No I wouldn't listen to again. Not because it is a boring book. In fact the book kept me in my car longer during my commute. The storyline was very plausible: A man-made disaster leaving thousands of people exposed. No power or water, limited resources, no communication, and a city on the verge of chaos and disorder.
Throughout each moment of the book it kept I kept asking myself the question, "if this happened to you, what would you do?" If you live in a large city, by the time you reach the end of this story, your bug-out bag will be packed (or at the least you will have purchased a printed city map.)
Just think about that guy you know who loves to indulge you with a ton of conspiracy theories but isn't so far gone he is in a shed with a tin hat on. In this story that's Chuck. Businessman, conspiracy theorist, and prepper extraordinaire, Chuck's resourcefulness keeps everyone going up until the end.
The older couple. Throughout this book the older couple in Mike's building will make you appreciate their wisdom.

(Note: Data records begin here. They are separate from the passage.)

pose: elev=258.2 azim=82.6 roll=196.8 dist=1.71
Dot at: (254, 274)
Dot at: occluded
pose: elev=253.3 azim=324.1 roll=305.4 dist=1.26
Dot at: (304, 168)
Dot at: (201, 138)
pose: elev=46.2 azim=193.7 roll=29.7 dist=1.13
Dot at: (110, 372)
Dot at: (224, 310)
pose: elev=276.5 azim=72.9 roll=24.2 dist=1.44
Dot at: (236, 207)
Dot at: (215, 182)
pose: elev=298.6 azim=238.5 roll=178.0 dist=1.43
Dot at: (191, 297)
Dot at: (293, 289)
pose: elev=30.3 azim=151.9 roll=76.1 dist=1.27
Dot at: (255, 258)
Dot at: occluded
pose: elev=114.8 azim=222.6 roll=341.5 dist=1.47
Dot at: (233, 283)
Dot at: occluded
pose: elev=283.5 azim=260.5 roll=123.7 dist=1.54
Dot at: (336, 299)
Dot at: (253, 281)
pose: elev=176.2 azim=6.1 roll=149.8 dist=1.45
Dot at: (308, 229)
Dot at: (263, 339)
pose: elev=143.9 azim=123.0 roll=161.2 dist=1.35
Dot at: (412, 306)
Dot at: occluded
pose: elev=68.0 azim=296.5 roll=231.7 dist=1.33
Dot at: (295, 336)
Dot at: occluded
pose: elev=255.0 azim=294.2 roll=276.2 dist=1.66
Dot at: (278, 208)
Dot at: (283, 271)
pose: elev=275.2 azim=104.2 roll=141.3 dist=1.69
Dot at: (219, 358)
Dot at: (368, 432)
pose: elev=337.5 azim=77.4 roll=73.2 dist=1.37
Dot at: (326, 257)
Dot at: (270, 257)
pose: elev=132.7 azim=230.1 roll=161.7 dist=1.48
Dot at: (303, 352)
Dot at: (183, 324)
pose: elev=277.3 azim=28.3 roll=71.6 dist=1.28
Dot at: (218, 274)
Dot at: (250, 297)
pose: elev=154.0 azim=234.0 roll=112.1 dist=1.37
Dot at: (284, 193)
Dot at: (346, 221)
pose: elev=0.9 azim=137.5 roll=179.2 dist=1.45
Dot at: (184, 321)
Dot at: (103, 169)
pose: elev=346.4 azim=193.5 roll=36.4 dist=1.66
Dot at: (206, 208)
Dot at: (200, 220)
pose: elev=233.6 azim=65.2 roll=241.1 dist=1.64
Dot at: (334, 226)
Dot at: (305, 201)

They are making this film into a book, so no need to come up with a tagline.
Although this novel got my attention at first and I'll admit I enjoyed some of it... the ending was so devastatingly unsatisfying I felt tricked and really, really annoyed at the author. I don't want to ruin the ending in case you decide to read it, but as a reader I felt betrayed for having invested my time in listening to a so-so story only to find a pretty bad ending, in my opinion.